В ЕВРЕЙСКОМ КВАРТАЛЕ
Темнеет, и вместе с темнотою мою душу охватывает тяжелая тоска. Я наизусть знаю все сказки африканской ночи, а колыбельная песня моих воспоминаний сушит мне горло. Я больна от всех книг, прочитанных мною, от всех голосов, беседовавших со мною, и от всех путей, которыми я не следовала.
Я не могу больше подвергать себя пытке ненарушимого молчания этих запретных садов, этих террас, где все так спокойно, все решено, нет никаких препятствий, нет движения, нет действий, где умирают от вечности… Я хочу хоть немного жизни, простой, не думающей жизни, хочу слышать пение, смех, веселые голоса…
Меня неодолимо тянет за ворота зауйи, и я отправляюсь в Мелла смотреть на пляску силуэтов в волшебном фонаре жизни.
Вот перед дверьми своих тесных обиталищ еврейки разложили костры и, словно колдуньи, стоя над большими котлами, мешают варящуюся в них пищу.
Трудно представить себе что-нибудь оригинальнее этой иллюминации. Длинные языки желтого пламени сухих пальм и красноватый тусклый огонь верблюжьего помета освещают своим дрожащим и перемешивающимся светом фасады домов и глиняные стены. Появляющиеся на этом экране тени то вытягиваются до верхушек домов, то падают на песок, то сталкиваются друг с другом и разбегаются в разные стороны.
В то время, как женщины копошатся у костров, мужчины, сидя на корточках в глубине своих лавок, доканчивают при свете дымящихся огарков свою мелочную работу.
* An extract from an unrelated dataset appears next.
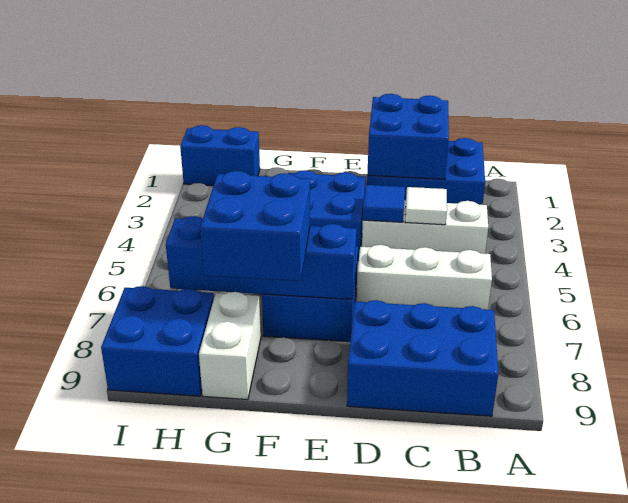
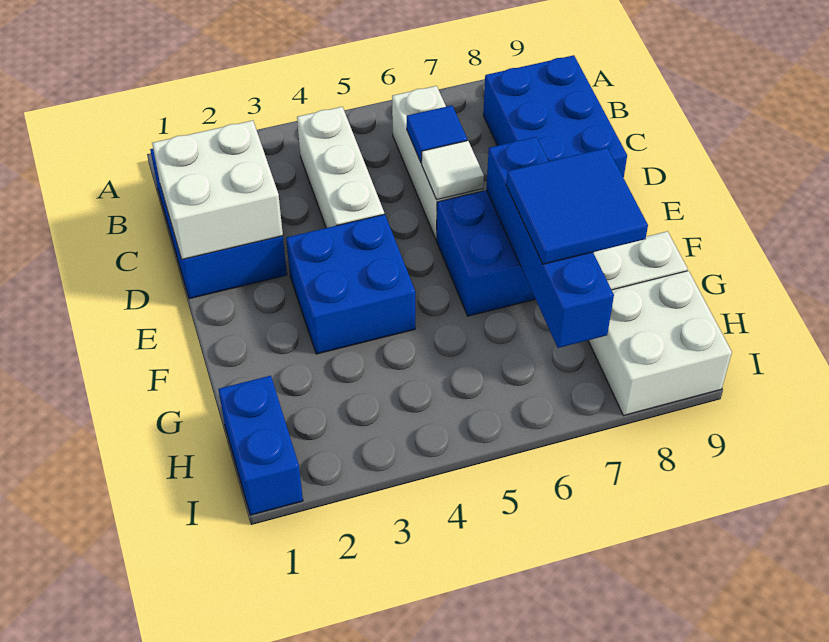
blue 2x2 brick [367,94,449,179] -> white 2x2 brick [152,121,283,259]
white 1x1 tile [405,187,447,225] -> white 1x1 tile moved to [422,140,484,200]
blue 1x1 tile [363,185,405,222] -> blue 1x1 tile moved to [407,106,467,163]
blue 2x2 brick [200,171,310,281] -> blue 2x2 tile [506,148,648,264]
blue 2x2 brick [101,286,214,396] -> white 2x2 brick [588,271,732,416]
Еврей пустыни сильно отличается, особенно от мусульман, своею вульгарностью. Он не имеет ни малейшего представления о том, что мы называем чувством благородства. В этом, без сомнения, заключается секрет, почему он так легко проникает всюду. Когда он хочет приспособиться к чему-нибудь, ему нет надобности ни гнуть, ни ломать ничего в своем характере.
Внезапно вспыхнувшее пламя осветило целые группы молчаливо, подобно отдыхающему скоту, расположившихся на песке мужчин. Эти цепкие и упорные люди, покончив работу, не поют, не смеются — они ожидают часа ужина. Их счастье кажется мне очень нетрудным. Я знаю их душу — она подымается в парах котла… Я завидую им.